İddianamede, kuşkulu Nevzat Bahtiyar’ın yer gösterme süreci sırasındaki şu tabirlerine yer verildi:
“Narin’in cansız vücudunu Salim Güran bana verdi ve yok etmemi istedi. Karşılığında 200 bin lira para vereceğini aksi takdirde bana ve aileme ziyan vermekle beni tehdit etti. Bunun üzerine cesedi Salim’in aracından alarak kendi kullandığım araca battaniyeye sarılı vaziyette bıraktım. Daha sonra ahırımdan aldığım gübre çuvalına cesedi bırakarak Eğertutmaz Deresi’ne götürüp, dere kenarında suyla birleşme noktasına bırakıp, üzerini taşlarla kapattım.”
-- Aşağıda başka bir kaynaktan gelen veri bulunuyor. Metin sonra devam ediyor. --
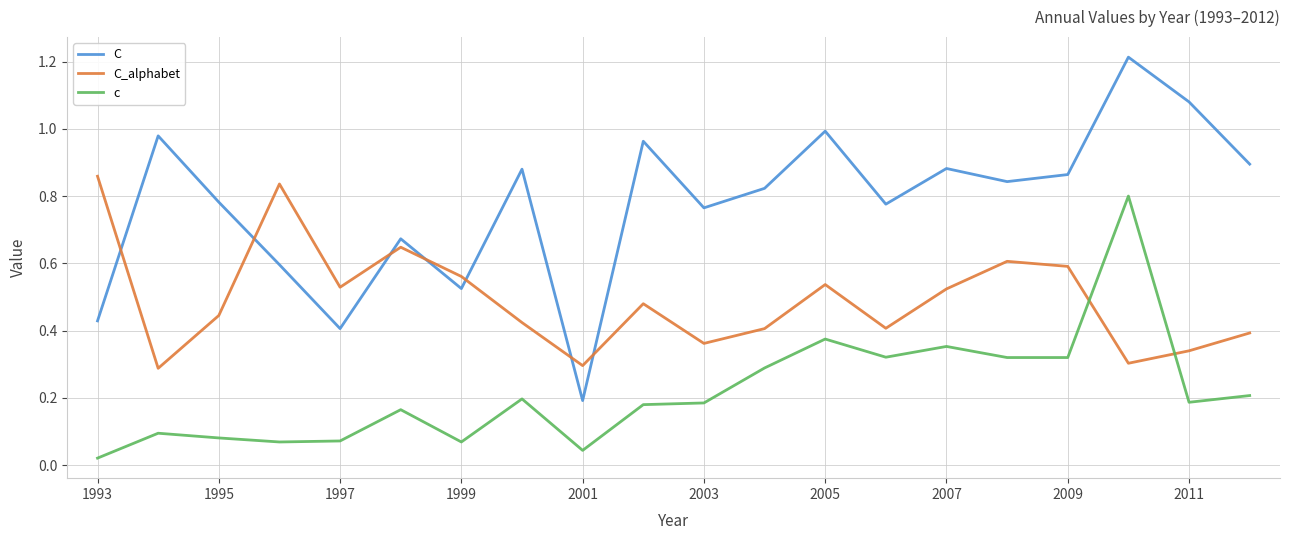

Which series has the widest spread of values?

C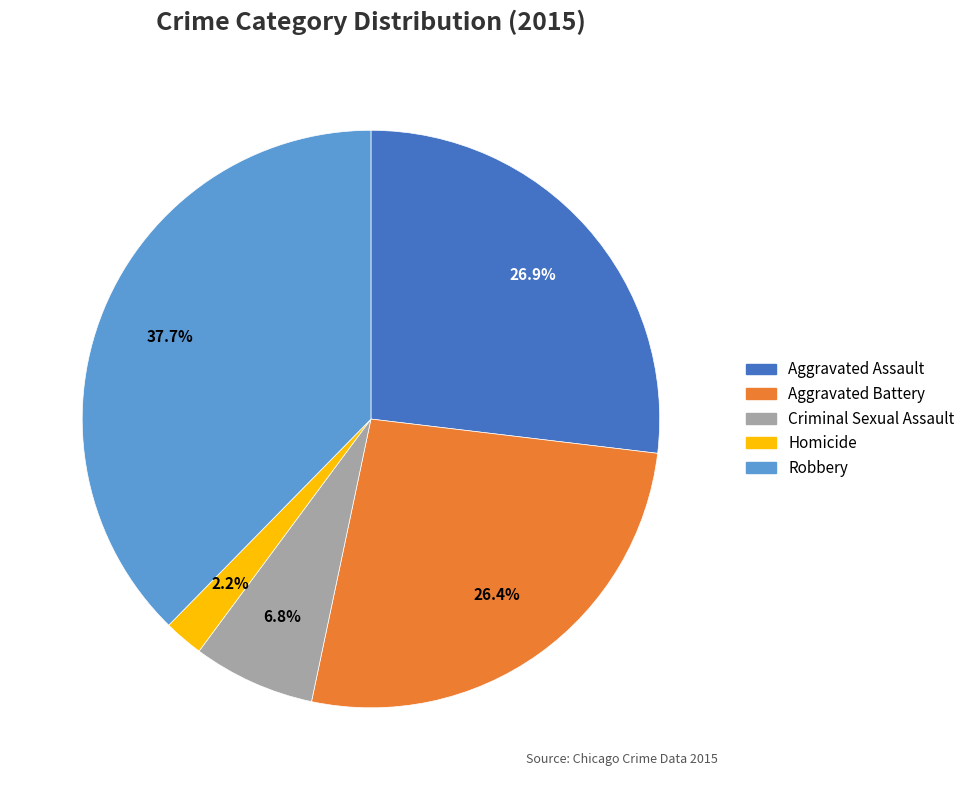

What is the ratio of the value at Homicide to the value at Robbery?

0.1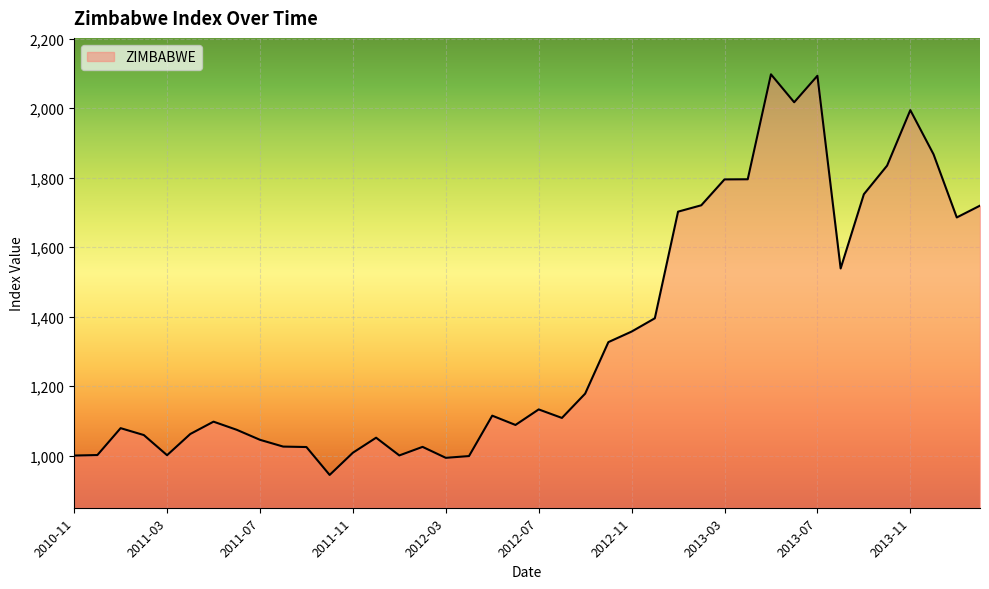

What is the greatest value displayed?

2097.4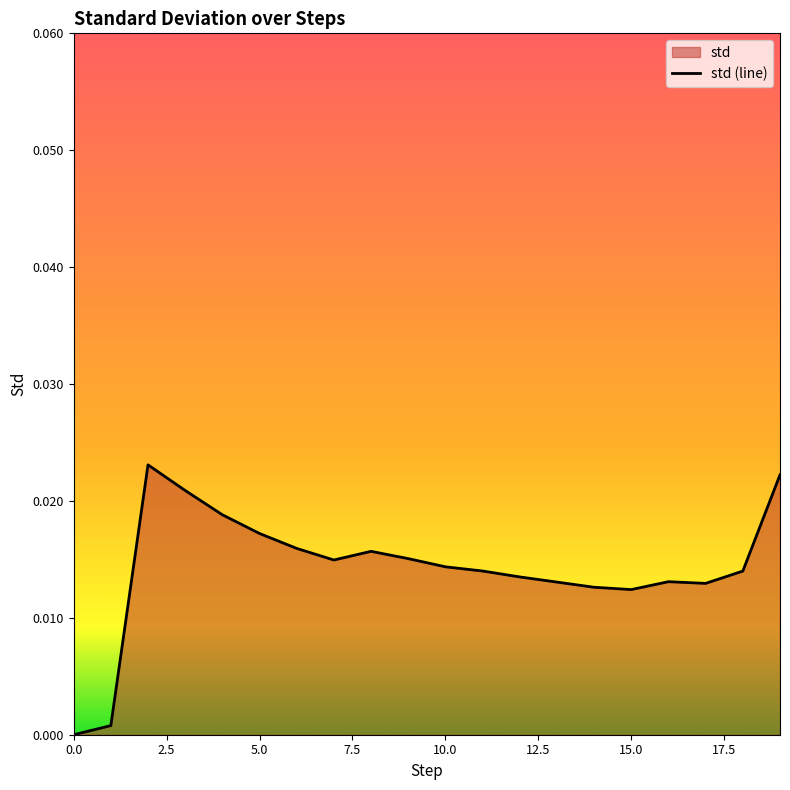

Is it true that the value at 10 is 0.0?

False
SALİM GÜRAN’IN ARACINDA NARİN’İN SAÇI TESPİT EDİLDİ
Şüpheli Nevzat Bahtiyar’ın bu beyanı üzerine ahırında yapılan incelemede temin edilen gübre çuvalları üzerindeki seri numaraları ile cesedin konulduğu gübre çuvalının seri numaralarının ardışık olduğu ve çuvalların benzeri olduklarının tespit edilerek tutanak altına alındığı belirtilen iddianamede, “Salim Güran’ın aracının gönderildiği Van Jandarma Kriminal Laboratuvarında yapılan ayrıntılı incelemede, aracın sağ art kapı iç kısmı üzerinde elde edilen kıl numunesinin Narin’e ilişkin olduğu, kuşkulu Salim ve Nevzat’ın araçlarında yapılan ayrıntılı incelemelerde alınan toprak numunelerinin karşılaştırılmasında her iki araç içerisinden alınan toprak numunelerinin benzeri oldukları tespit edildi.” bilgisine yer verildi.
HTS ve baz istasyonu kayıtlarına nazaran olay anında şüphelilerin tıpkı konutta olduğu tespitine yer verilen iddianamede, şunlar kaydedildi:
“Dosya kapsamında bulunan HTS tahlil raporları, dar alan baz çalışmasına ait eksper raporu dikkate alındığında tüm şüphelilerinin ikamette bulunduğunun net bir biçimde ortaya konulması, zaman ve mekan birliği içerisinde olan şüphelilerin fikir ve aksiyon birlikteliği içerisinde iştirak iradesiyle hareket ederek öldürme hareketi üzerinde ortak hakimiyet kurarak belirlenemeyen bir sebep ve saikle Narin Güran’ı boğmak suretiyle öldürdükleri ve üzerlerine atılı cürmü müşterek fail olarak işledikleri konusunda kâfi kuşkunun oluştuğu kanaatine varılmıştır.”